PROMPT:
Please output exactly the part of the records below that opens with the line containing "M 49,999 L 88,1003" and closes with the line containing "M 7,484 L 31,530 L 35,554 L 35,600", both lines included, and nothing else.

(Stored data entries)
::::

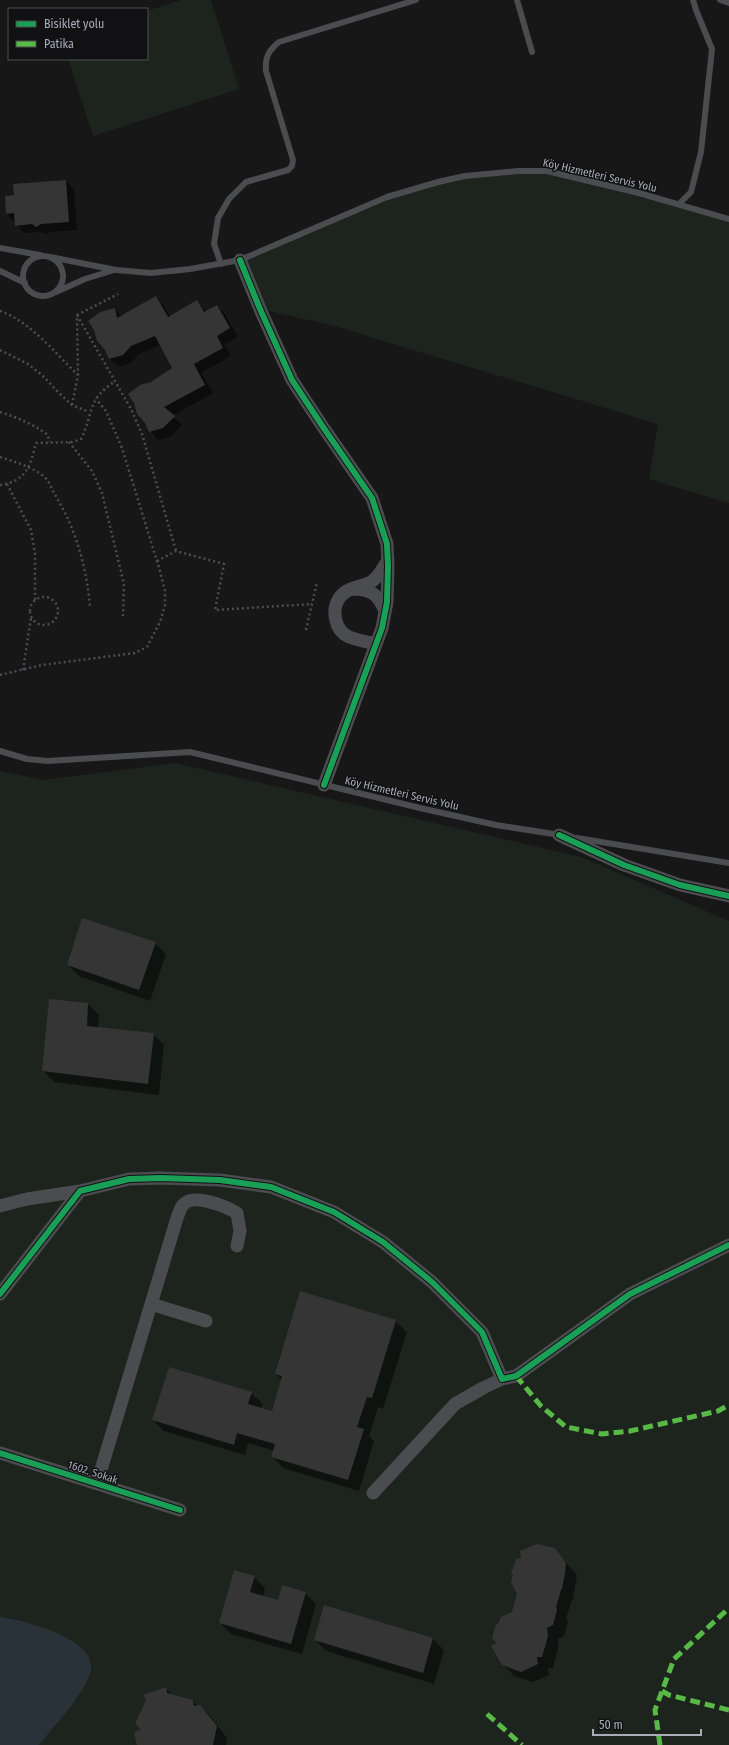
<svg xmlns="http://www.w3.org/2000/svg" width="729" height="1745" viewBox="0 0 729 1745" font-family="'Fira Sans Condensed',sans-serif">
<rect width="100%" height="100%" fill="#171717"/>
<path fill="#1d241e" d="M 181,0 L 211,0 L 239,89 L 93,136 L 68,59 L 147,59 L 147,11 Z
M 547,171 L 729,219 L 729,503 L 649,479 L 658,424 L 331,325 L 260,309 L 240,260 L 387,197 L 465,176 Z
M 175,763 L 581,857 L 729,921 L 729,1745 L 0,1745 L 0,771 L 44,780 Z"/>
<path fill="#2a3239" d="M 0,1617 C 23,1620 96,1638 91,1670 C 87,1691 53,1727 39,1745 L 0,1745 Z"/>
<path fill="#0007" d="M 66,181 L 74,189 L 77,230 L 50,232 L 45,234 L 41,232 L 24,233 L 6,213 L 15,196 Z
M 156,297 L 164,306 L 170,316 L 197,301 L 206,312 L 217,306 L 225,314 L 238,337 L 224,344 L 231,356 L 201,373 L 213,393 L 172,416 L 182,425 L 171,436 L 158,440 L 150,431 L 151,383 L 173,368 L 161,345 L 139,354 L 131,363 L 118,367 L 109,358 L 115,309 L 122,316 Z
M 155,943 L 166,954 L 150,1001 L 79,976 L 68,965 Z
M 88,1004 L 99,1015 L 98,1028 L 153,1034 L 164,1045 L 159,1095 L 54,1082 L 43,1070 Z
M 395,1321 L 407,1332 L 383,1409 L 378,1407 L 369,1436 L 374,1441 L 359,1491 L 283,1468 L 272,1456 L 274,1451 L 248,1443 L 245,1455 L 164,1431 L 153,1420 L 251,1393 L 263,1404 L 261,1409 L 272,1413 L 282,1380 L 276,1374 Z
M 554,1549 L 577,1575 L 573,1600 L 572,1600 L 566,1618 L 568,1622 L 564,1636 L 558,1639 L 558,1648 L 553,1668 L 548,1668 L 549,1675 L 533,1682 L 514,1676 L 503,1664 L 497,1643 L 513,1613 Z
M 254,1577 L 265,1588 L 263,1597 L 278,1602 L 305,1593 L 316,1604 L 302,1654 L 231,1634 L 220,1623 Z
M 325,1606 L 433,1639 L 444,1650 L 434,1684 L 326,1651 L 315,1640 Z
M 165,1688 L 173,1695 L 193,1701 L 198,1706 L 200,1706 L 211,1717 L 227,1738 L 226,1745 L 138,1745 L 142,1729 Z"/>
<path fill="#353536" d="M 66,180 L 69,222 L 41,224 L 36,227 L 32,224 L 15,226 L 14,213 L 6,214 L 5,196 L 14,195 L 13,184 Z
M 156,296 L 168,317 L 197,300 L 204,312 L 217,305 L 230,328 L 217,336 L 223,348 L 194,364 L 205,385 L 164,407 L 175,416 L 163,428 L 149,432 L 145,423 L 137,414 L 134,403 L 128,394 L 140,385 L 151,382 L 172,368 L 155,336 L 131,346 L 123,355 L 109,359 L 105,350 L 97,341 L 94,330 L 88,321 L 100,312 L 115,308 L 117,318 Z
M 82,918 L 156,942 L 139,990 L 67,965 Z
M 49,999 L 88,1003 L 87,1026 L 154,1033 L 148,1084 L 42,1071 Z
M 300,1291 L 396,1320 L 372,1398 L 367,1397 L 357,1427 L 364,1429 L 348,1480 L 271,1457 L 275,1444 L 237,1433 L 234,1445 L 152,1420 L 169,1367 L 252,1392 L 248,1404 L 272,1411 L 282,1376 L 275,1374 Z
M 537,1544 L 555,1548 L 566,1563 L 565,1573 L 562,1589 L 561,1590 L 556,1607 L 557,1610 L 553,1625 L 547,1628 L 548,1636 L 542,1657 L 537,1657 L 538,1664 L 521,1672 L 502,1665 L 491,1646 L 496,1643 L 492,1638 L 496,1625 L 498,1624 L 501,1617 L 512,1612 L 517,1594 L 511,1582 L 513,1575 L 511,1574 L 516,1559 L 521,1558 L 520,1551 Z
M 234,1570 L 255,1576 L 250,1592 L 278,1600 L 282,1585 L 306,1592 L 291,1644 L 219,1623 Z
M 324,1605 L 433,1638 L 423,1673 L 314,1640 Z
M 166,1687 L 167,1693 L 193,1700 L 194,1706 L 200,1705 L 217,1726 L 213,1745 L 137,1745 L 134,1733 L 141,1729 L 135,1724 L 146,1700 L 143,1695 Z"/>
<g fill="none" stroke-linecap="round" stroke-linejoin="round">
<path stroke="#4d4e52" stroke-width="2.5" stroke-dasharray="2 3" stroke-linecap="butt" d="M 0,311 C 31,322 55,353 78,375
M 77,315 L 131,409 L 142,434 L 176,551
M 77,315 L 118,294
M 0,350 L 28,364 L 43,376 L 59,393 L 72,405 L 89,412
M 72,405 L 78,375 L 77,316
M 0,412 C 18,418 33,424 48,435 L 49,442
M 69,442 L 92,471 L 102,493 L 124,584 L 123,616
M 0,457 C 15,462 30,466 42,475 C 48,479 51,487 54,493 C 76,529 86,565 90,606
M 7,484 L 31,530 L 35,554 L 35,600
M 0,485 C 27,481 30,466 36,443 L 73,442 L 81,439 C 94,413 86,401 114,382
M 157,561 L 176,551 L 224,564 L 215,610 L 312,604
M30 611a14 14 0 1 1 28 0a14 14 0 1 1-28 0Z
M 306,630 L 317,582
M 23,670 L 31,618
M 0,675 L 42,665 L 135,653 L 147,647 L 160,622 L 165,605 L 165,591 L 160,571 L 122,448 L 106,411 L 96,399"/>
<path stroke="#4b4c50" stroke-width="6" d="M 517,0 L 532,52
M 720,0 L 729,3
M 679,204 L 691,192 L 701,152 L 712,49 L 696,10 L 693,0
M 0,248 L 40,255
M23 276a20 20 0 1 1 40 0a20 20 0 1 1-40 0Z
M 50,257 L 116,270 L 151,273 L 190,269 L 240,260 L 387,197 L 438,182 L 465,176 L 518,171 L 547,171 L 639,193 L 729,219
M 221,264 L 214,244 L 218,218 L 229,199 L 246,182 L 288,170 L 292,166 L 293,160 L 266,71 C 265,57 268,51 279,42 L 416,0
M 0,271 L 25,283
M 56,292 L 85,279 L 114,270
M 0,751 L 27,759 L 48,761 L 190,752 L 420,808 L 496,825 L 560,835
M 577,838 L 729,863"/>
<path stroke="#4b4c50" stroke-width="13" d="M 240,260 L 260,309 L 292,380 L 323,427 L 372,498 L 387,544 L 388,566 L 387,602 L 382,628 L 324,785
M 352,589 C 371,589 378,594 385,611
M 376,644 C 367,642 357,640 349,637 C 334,630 331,609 340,597 C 347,587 361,587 371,582 C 379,577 383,568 388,560
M 559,835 L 624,865 L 680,885 L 729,896
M 0,1206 L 27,1199 L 80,1191
M 0,1294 L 80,1191 L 129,1179 L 161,1178 L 220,1180 L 271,1187 L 334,1212 L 383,1242 L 432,1282 L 482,1332 L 502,1379 L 516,1376 L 630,1294 L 729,1245
M 151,1304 L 206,1321
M 0,1453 L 180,1510
M 97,1483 L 177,1218 C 179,1214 180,1207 184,1204 C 194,1193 227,1207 237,1213 L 240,1231 L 237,1246
M 373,1493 L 455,1404 L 483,1388 L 502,1379"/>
<path stroke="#58b947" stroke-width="5" stroke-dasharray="10 5" stroke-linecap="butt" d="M 516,1376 L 541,1406 L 566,1427 L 602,1434 L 630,1431 L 718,1411 L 729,1405
M 662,1691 L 669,1695 L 729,1710
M 487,1714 L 522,1745
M 660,1745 L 655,1710 L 674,1659 L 729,1608"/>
<defs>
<path id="cycleway" d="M 240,260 L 260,309 L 292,380 L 323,427 L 372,498 L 387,544 L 388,566 L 387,602 L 382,628 L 324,785
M 559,835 L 624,865 L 680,885 L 729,896
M 0,1294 L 80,1191 L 129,1179 L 161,1178 L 220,1180 L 271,1187 L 334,1212 L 383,1242 L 432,1282 L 482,1332 L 502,1379 L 516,1376 L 630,1294 L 729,1245
M 0,1453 L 180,1510"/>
</defs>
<use href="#cycleway" stroke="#111113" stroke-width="8"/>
<use href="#cycleway" stroke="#1a9f57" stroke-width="6"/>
</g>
<g text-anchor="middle" stroke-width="3" stroke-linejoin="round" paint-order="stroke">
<g font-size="11" fill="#a8adb8" stroke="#111113">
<text transform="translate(600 175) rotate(13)" y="4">Köy Hizmetleri Servis Yolu</text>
<text transform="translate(402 793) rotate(13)" y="4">Köy Hizmetleri Servis Yolu</text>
<text transform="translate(93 1472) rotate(18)" y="4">1602. Sokak</text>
</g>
</g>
<rect x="8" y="8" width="140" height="52" fill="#111113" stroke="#4d4f55"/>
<rect x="16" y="21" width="20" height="6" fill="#1a9f57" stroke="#4d4f55"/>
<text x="44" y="28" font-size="12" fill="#a8adb8">Bisiklet yolu</text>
<rect x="16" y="41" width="20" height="6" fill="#58b947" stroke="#4d4f55"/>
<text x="44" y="48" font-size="12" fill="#a8adb8">Patika</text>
<path d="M593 1729v6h108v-6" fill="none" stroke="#a8adb8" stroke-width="2"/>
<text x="599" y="1729" font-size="12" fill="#a8adb8" stroke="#111113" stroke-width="3" paint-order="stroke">50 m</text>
</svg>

::::

YOUR RESPONSE:
M 49,999 L 88,1003 L 87,1026 L 154,1033 L 148,1084 L 42,1071 Z
M 300,1291 L 396,1320 L 372,1398 L 367,1397 L 357,1427 L 364,1429 L 348,1480 L 271,1457 L 275,1444 L 237,1433 L 234,1445 L 152,1420 L 169,1367 L 252,1392 L 248,1404 L 272,1411 L 282,1376 L 275,1374 Z
M 537,1544 L 555,1548 L 566,1563 L 565,1573 L 562,1589 L 561,1590 L 556,1607 L 557,1610 L 553,1625 L 547,1628 L 548,1636 L 542,1657 L 537,1657 L 538,1664 L 521,1672 L 502,1665 L 491,1646 L 496,1643 L 492,1638 L 496,1625 L 498,1624 L 501,1617 L 512,1612 L 517,1594 L 511,1582 L 513,1575 L 511,1574 L 516,1559 L 521,1558 L 520,1551 Z
M 234,1570 L 255,1576 L 250,1592 L 278,1600 L 282,1585 L 306,1592 L 291,1644 L 219,1623 Z
M 324,1605 L 433,1638 L 423,1673 L 314,1640 Z
M 166,1687 L 167,1693 L 193,1700 L 194,1706 L 200,1705 L 217,1726 L 213,1745 L 137,1745 L 134,1733 L 141,1729 L 135,1724 L 146,1700 L 143,1695 Z"/>
<g fill="none" stroke-linecap="round" stroke-linejoin="round">
<path stroke="#4d4e52" stroke-width="2.5" stroke-dasharray="2 3" stroke-linecap="butt" d="M 0,311 C 31,322 55,353 78,375
M 77,315 L 131,409 L 142,434 L 176,551
M 77,315 L 118,294
M 0,350 L 28,364 L 43,376 L 59,393 L 72,405 L 89,412
M 72,405 L 78,375 L 77,316
M 0,412 C 18,418 33,424 48,435 L 49,442
M 69,442 L 92,471 L 102,493 L 124,584 L 123,616
M 0,457 C 15,462 30,466 42,475 C 48,479 51,487 54,493 C 76,529 86,565 90,606
M 7,484 L 31,530 L 35,554 L 35,600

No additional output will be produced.